Raytheon stock is now a double-plus good buy.
Drone flies to check out minor crash site. It turns out to be road rage and one of them pulls out a gun.
"Voy a MATAR a usted"
"Ayudame, policia"
bang bang bang
Drone - "No don't shoot"
Nick Gillespie suddenly appears - "Hi I'm Nick Gillespie from Reason TV. Unarmed drones can't shoot dogs, but it can violate your privacy."
I have a question for you guys. If you saw a major accident right in front of your house, would you call 911, then press one for drone, or press two for a police officer? I'm obviously going to press 3 for Korean in the language menu, because I'll get help faster that way. Press one for English in LA and you're dead.
What I don't get is how a drone saves manpower. Somebody still has to fly the drone, right?
When you elect Progressives you choose to have a nanny state a government for the sake of government, chaos and failure.
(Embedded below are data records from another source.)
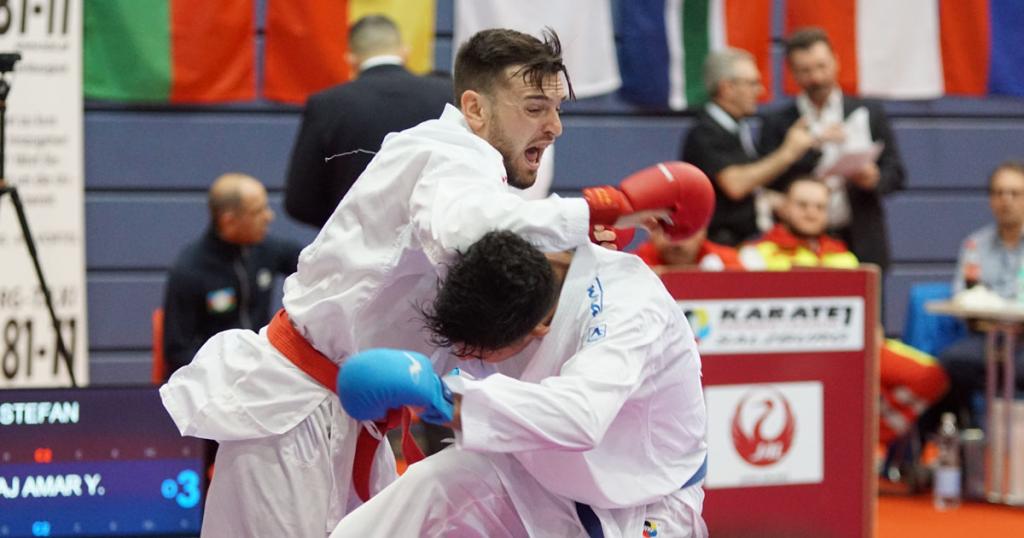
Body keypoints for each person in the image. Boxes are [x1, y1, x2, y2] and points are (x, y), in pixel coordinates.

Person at [160, 28, 712, 537]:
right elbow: (464, 227)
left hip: (375, 416)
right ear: (474, 108)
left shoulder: (587, 273)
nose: (554, 127)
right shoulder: (447, 155)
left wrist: (580, 239)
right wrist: (593, 211)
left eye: (558, 109)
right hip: (299, 409)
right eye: (535, 108)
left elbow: (570, 403)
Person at [331, 230, 708, 537]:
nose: (464, 359)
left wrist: (445, 399)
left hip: (643, 496)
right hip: (537, 471)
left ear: (540, 326)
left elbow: (580, 417)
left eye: (479, 352)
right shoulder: (521, 248)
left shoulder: (630, 310)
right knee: (429, 485)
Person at [740, 178, 947, 446]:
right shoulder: (755, 256)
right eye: (802, 205)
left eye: (819, 207)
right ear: (784, 208)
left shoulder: (844, 257)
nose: (811, 212)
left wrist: (873, 330)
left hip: (852, 350)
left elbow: (866, 314)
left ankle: (867, 442)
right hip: (785, 359)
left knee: (930, 376)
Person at [283, 14, 454, 228]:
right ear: (405, 52)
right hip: (435, 243)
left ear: (351, 60)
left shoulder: (326, 104)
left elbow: (299, 203)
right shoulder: (447, 94)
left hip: (355, 249)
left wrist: (348, 226)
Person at [759, 27, 906, 271]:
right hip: (797, 244)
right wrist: (812, 146)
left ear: (836, 62)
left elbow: (896, 173)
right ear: (792, 73)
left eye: (821, 66)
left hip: (860, 236)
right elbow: (772, 182)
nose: (816, 77)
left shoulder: (868, 112)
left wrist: (873, 178)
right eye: (805, 71)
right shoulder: (778, 122)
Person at [161, 172, 301, 380]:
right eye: (258, 211)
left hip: (264, 373)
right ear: (229, 221)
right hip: (217, 383)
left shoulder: (267, 250)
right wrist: (228, 374)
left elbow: (313, 263)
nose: (269, 216)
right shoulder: (189, 271)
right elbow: (178, 351)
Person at [681, 47, 817, 246]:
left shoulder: (736, 128)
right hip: (719, 248)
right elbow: (736, 185)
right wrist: (788, 153)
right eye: (752, 83)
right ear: (727, 88)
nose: (760, 91)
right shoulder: (705, 132)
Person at [934, 161, 1024, 428]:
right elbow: (961, 297)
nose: (1005, 200)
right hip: (985, 339)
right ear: (990, 200)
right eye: (998, 193)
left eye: (1015, 193)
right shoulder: (975, 244)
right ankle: (968, 436)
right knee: (950, 362)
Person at [633, 223, 743, 273]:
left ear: (702, 232)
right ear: (651, 233)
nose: (676, 242)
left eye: (684, 232)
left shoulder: (726, 260)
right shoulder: (636, 263)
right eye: (667, 231)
https://www.youtube.com/watch?v=l6octUJHZ9Y
Relax, it's just a movie with warning msg at the end to act.
When a drone is dispatched in response to a 911 call, what exactly is the drone expected to do once it arrives? Can it perform the Heimlich maneuver on a choking child? Can it perform CPR on someone who has just had a heart attack? Can it stop bleeding from a serious wound? Can it shoot and/or capture home invasion criminals? Inquiring minds want some answers.